If one of these time-resolved peaks is examined closely as shown in Figure 3, it can be seen that the silver NP pulse has been generated in less than 1 msec. Ideally, for this application, the ICP-MS should be capable of using dwell times shorter than the particle transient time, thus avoiding false signals generated from clusters of particles. In practice, this means using a dwell time of a 10 to 100 µsec so the pulse can be fully characterized.
From a practical perspective, using very short integration times to fully characterize a NP pulse isn’t a trivial task because signal convolution is a complex process that requires a high level of data processing. In Figure 4a, data was collected with a dwell time of 100 µsec, which means that six points were used to define the peak. In Figure 4b, the dwell time was reduced to 50 µsec which results in 12 points being used to define the peak. This example clearly shows that shorter dwell times yields a more accurate mapping of the nanoparticle pulse, which is important for understanding the nanoparticle’s shape.
Another aspect of SP-ICP-MS analysis to consider is the settling time of the instrument’s electronics between measurements. For the analysis of dissolved elements, the settling time is important as the instrument moves between different masses. However, for the analysis of nanoparticles, only a single analyte mass is usually measured. As a result, there is no need for the instrument electronics to settle between measurements. The use of a settling time is actually detrimental to SP-ICP-MS analysis because it allows particles to be missed as they are ionized while the instrument is not measuring. Thus, the elimination of instrument settling time is important for nanoparticle analysis.

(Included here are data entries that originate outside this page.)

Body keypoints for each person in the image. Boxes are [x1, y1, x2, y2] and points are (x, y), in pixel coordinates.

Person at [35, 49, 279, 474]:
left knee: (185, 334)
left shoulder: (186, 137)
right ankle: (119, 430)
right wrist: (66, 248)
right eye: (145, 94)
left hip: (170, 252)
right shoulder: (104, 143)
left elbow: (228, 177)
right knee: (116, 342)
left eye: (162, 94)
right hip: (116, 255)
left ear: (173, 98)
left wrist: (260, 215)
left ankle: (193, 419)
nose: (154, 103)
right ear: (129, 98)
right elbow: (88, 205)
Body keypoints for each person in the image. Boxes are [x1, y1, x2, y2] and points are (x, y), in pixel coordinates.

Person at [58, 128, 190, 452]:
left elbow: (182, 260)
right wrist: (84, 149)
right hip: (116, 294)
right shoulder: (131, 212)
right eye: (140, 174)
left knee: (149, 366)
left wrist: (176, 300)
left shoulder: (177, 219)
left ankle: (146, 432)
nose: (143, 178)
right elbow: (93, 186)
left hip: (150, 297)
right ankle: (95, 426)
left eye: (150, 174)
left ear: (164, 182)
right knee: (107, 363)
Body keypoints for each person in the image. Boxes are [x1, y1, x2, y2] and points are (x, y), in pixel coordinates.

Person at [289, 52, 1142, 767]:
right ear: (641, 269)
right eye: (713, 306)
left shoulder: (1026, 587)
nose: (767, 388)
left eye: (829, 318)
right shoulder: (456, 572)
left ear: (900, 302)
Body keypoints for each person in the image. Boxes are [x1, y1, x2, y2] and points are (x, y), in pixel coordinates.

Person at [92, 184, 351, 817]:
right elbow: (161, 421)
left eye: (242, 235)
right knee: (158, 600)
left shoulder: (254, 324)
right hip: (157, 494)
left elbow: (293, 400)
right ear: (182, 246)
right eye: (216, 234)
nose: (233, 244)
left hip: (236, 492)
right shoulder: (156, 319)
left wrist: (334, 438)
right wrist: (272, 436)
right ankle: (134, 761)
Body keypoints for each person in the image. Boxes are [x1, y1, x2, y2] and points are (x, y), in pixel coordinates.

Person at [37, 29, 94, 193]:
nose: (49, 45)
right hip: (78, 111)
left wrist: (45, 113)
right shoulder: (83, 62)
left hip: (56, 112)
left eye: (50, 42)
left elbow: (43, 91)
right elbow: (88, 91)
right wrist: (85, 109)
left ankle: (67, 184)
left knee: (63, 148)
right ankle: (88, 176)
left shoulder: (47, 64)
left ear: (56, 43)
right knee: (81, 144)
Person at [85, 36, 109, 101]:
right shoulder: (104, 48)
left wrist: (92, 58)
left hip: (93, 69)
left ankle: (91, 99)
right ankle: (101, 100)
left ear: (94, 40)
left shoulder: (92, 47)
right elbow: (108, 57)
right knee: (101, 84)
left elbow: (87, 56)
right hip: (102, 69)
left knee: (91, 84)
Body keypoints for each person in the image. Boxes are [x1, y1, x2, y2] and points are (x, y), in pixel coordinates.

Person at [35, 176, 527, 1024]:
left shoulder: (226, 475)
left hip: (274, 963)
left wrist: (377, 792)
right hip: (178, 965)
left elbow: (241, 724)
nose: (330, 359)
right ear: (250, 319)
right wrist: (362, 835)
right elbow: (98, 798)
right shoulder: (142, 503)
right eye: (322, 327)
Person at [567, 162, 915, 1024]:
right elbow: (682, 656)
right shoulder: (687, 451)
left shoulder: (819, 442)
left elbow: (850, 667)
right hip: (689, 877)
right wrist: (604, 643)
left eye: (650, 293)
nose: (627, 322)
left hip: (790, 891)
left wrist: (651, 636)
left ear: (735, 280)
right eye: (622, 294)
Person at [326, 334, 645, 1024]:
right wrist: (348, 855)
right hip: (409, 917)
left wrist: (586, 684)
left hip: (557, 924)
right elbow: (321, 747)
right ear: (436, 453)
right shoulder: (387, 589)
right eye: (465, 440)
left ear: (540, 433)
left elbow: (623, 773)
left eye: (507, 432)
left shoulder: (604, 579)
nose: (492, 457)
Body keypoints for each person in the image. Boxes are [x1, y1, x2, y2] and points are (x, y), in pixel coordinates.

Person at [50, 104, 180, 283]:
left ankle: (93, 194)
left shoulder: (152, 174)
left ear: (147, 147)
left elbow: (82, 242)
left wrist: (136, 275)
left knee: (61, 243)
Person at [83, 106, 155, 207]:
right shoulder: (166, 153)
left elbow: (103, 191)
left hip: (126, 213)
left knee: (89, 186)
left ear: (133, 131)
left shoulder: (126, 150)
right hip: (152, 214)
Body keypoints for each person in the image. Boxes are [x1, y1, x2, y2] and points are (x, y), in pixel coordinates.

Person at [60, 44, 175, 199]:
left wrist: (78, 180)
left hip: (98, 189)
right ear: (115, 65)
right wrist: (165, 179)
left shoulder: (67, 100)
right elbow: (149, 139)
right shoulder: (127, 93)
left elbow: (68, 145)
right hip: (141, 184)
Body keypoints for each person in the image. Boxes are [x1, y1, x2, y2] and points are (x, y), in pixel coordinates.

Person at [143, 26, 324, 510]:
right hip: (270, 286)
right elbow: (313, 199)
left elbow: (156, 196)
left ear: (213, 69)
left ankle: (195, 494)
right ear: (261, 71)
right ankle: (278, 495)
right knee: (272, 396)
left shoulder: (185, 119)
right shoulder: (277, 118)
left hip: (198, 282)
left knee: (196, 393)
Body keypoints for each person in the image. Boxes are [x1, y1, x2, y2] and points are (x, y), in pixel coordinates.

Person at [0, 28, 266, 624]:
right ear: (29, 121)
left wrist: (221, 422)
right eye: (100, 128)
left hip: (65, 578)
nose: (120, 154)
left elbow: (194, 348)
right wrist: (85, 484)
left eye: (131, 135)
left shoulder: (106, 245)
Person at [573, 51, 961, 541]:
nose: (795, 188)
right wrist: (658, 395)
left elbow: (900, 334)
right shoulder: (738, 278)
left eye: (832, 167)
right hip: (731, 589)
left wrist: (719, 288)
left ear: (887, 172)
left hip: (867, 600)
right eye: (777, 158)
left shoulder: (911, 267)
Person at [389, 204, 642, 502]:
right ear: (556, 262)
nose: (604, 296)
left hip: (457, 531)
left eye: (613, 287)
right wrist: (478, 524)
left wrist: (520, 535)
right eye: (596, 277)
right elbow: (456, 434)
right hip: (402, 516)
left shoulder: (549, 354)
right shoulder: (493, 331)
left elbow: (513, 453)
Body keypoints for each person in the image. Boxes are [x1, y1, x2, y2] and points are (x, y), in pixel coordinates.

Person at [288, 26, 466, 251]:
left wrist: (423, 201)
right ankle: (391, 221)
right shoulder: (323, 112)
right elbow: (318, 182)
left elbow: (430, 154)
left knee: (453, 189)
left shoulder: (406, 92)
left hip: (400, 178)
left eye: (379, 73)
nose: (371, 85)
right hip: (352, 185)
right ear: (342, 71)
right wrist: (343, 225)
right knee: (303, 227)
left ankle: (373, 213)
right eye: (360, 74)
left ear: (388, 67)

The excellent elemental sensitivity and specificity of ICP-MS makes it the ideal detection technique for the characterization of metal-based engineered nanomaterials. Coupled with particle separation techniques like field flow fractionation, ICP-MS is a very sensitive detector. In addition, using ICP-MS in the Single Particle analysis mode allows more information to be obtained in a much shorter time, such as understanding how much of the nanoparticle has dissolved in the sample and how much is still in the suspended particulate form. However it should be emphasized that measuring single particles with ICP-MS is quite different to measuring dissolved species. For this reason, it is very important that the speed of data acquisition and the measurement protocol be optimized to detect and process rapid transient events.